# WHAT NEEDS TO BE DONE
Look through the lines below and extract each one that contains "releases".

# DATA FOR PROCESSING

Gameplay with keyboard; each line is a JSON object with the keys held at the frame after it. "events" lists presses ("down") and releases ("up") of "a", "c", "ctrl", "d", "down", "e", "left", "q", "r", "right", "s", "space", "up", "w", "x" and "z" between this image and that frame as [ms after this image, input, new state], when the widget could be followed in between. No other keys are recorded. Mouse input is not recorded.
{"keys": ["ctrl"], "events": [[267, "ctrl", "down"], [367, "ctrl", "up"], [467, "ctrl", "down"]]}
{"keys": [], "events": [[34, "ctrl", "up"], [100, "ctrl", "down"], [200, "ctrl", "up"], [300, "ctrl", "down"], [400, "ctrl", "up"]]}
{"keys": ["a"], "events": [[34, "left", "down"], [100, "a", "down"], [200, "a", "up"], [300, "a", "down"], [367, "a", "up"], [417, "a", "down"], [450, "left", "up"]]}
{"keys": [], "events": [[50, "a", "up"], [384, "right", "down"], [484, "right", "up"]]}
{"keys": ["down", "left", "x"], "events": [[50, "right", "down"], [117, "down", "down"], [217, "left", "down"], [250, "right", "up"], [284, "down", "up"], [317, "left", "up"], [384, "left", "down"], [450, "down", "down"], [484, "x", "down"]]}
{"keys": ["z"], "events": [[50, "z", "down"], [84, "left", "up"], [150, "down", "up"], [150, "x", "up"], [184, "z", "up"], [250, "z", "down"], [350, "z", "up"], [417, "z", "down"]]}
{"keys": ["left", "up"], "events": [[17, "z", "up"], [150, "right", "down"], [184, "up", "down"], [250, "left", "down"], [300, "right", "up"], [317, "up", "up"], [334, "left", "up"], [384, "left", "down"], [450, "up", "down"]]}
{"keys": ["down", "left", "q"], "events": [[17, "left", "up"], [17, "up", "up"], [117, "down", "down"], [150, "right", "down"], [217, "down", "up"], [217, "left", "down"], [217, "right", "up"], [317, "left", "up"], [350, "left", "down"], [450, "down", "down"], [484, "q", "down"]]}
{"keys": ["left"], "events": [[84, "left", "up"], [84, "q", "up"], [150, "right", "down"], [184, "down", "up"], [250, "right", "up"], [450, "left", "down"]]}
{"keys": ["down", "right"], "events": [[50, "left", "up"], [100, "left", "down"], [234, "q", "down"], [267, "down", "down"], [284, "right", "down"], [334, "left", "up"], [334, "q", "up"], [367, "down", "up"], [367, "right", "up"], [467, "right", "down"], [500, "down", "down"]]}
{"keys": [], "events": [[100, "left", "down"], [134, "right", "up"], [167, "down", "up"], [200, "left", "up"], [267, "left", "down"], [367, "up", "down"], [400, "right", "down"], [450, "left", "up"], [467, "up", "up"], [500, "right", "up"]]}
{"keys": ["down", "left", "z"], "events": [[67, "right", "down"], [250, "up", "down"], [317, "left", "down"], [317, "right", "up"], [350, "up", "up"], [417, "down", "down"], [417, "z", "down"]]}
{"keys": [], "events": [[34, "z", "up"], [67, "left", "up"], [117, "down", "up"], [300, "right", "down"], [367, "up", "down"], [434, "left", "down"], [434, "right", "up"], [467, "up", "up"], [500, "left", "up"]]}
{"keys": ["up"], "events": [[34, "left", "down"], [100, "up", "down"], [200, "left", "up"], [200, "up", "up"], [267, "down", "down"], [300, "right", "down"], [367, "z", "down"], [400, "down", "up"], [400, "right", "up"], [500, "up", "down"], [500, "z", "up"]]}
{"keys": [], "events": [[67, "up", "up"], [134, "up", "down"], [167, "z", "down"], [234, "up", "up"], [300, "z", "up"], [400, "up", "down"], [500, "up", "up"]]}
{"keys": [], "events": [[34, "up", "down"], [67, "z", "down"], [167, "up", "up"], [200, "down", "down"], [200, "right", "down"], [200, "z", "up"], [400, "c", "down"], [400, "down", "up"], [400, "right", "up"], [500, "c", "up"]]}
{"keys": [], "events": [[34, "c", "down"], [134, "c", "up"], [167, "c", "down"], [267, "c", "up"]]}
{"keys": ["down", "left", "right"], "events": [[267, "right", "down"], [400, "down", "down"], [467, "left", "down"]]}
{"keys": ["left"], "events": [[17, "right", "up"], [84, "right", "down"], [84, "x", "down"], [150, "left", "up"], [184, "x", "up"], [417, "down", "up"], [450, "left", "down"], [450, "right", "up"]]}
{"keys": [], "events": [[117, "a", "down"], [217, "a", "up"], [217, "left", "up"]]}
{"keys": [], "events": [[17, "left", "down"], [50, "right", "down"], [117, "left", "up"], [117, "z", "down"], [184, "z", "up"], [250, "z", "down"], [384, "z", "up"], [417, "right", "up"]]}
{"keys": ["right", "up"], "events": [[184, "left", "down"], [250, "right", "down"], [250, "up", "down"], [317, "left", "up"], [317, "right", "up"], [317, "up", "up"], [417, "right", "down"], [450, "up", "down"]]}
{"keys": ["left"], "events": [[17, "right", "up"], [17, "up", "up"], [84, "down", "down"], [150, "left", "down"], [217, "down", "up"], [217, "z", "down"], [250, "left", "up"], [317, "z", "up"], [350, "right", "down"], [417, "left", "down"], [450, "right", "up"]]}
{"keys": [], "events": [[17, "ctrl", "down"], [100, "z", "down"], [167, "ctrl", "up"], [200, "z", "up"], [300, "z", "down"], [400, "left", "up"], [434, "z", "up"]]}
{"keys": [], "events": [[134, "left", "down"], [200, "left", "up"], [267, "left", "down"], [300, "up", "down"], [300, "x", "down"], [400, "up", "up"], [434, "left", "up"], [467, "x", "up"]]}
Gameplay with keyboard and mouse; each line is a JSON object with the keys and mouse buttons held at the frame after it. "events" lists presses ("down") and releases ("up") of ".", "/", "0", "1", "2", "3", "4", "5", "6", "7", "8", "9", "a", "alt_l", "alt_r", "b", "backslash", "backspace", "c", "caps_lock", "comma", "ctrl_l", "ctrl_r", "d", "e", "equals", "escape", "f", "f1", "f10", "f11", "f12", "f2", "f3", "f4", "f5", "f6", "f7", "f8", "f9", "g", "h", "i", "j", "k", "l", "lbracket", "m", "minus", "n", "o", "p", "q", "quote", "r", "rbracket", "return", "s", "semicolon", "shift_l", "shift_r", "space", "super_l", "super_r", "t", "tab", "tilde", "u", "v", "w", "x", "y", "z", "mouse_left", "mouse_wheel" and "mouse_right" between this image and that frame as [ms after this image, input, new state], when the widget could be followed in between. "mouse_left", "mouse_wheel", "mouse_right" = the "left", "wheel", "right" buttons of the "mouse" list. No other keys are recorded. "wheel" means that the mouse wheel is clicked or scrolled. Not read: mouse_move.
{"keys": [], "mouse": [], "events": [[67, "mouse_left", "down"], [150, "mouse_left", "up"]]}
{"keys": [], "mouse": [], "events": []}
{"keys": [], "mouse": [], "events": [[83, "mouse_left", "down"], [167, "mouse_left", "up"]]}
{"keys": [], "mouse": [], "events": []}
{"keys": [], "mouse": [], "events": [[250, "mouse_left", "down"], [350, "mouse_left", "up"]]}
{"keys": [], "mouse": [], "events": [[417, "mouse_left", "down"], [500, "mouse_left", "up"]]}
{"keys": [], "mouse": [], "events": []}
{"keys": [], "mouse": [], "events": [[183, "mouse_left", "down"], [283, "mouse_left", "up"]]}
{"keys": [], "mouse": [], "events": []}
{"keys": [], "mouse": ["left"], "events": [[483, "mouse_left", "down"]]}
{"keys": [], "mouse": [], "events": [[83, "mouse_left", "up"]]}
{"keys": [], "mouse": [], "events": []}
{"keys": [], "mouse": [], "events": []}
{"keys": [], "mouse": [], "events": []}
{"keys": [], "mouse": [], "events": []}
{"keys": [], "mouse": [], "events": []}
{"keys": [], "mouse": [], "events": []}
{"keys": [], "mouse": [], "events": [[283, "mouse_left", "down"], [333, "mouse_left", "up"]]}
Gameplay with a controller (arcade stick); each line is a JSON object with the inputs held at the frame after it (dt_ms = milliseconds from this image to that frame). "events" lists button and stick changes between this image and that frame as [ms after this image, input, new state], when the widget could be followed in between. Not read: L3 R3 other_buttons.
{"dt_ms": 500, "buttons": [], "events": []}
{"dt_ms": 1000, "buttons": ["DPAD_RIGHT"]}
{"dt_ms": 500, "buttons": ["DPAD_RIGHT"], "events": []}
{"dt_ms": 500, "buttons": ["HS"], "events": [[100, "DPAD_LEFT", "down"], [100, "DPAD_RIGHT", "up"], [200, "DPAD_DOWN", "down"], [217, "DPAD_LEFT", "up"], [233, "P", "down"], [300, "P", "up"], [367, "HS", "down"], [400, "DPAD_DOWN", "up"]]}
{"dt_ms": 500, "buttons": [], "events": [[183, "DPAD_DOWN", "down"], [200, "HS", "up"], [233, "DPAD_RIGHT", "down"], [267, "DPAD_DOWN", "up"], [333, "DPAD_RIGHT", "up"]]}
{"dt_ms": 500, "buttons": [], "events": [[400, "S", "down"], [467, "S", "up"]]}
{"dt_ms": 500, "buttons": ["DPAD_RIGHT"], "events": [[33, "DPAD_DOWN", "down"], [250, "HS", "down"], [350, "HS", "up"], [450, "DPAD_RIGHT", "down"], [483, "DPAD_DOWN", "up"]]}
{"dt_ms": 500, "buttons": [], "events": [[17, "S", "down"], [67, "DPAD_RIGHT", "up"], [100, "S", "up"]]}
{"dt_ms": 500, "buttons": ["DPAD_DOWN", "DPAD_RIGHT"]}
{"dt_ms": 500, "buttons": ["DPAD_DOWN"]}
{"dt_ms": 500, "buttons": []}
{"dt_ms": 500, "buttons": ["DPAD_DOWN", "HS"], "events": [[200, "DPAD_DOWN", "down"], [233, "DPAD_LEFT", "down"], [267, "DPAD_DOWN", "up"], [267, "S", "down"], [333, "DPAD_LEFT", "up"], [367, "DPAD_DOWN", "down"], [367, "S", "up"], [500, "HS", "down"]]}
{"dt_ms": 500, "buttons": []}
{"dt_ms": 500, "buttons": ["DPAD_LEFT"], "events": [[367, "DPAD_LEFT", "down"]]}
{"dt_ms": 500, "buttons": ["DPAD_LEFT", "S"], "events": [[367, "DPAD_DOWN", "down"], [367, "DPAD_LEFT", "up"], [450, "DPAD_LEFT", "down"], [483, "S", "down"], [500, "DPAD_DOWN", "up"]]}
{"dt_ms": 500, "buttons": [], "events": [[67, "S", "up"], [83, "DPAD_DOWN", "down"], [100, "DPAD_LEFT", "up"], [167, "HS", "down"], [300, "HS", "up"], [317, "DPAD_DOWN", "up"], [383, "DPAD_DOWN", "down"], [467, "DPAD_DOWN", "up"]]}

# SOLUTION BELOW
Gameplay with keyboard; each line is a JSON object with the keys held at the frame after it. "events" lists presses ("down") and releases ("up") of "a", "c", "ctrl", "d", "down", "e", "left", "q", "r", "right", "s", "space", "up", "w", "x" and "z" between this image and that frame as [ms after this image, input, new state], when the widget could be followed in between. No other keys are recorded. Mouse input is not recorded.
Gameplay with keyboard and mouse; each line is a JSON object with the keys and mouse buttons held at the frame after it. "events" lists presses ("down") and releases ("up") of ".", "/", "0", "1", "2", "3", "4", "5", "6", "7", "8", "9", "a", "alt_l", "alt_r", "b", "backslash", "backspace", "c", "caps_lock", "comma", "ctrl_l", "ctrl_r", "d", "e", "equals", "escape", "f", "f1", "f10", "f11", "f12", "f2", "f3", "f4", "f5", "f6", "f7", "f8", "f9", "g", "h", "i", "j", "k", "l", "lbracket", "m", "minus", "n", "o", "p", "q", "quote", "r", "rbracket", "return", "s", "semicolon", "shift_l", "shift_r", "space", "super_l", "super_r", "t", "tab", "tilde", "u", "v", "w", "x", "y", "z", "mouse_left", "mouse_wheel" and "mouse_right" between this image and that frame as [ms after this image, input, new state], when the widget could be followed in between. "mouse_left", "mouse_wheel", "mouse_right" = the "left", "wheel", "right" buttons of the "mouse" list. No other keys are recorded. "wheel" means that the mouse wheel is clicked or scrolled. Not read: mouse_move.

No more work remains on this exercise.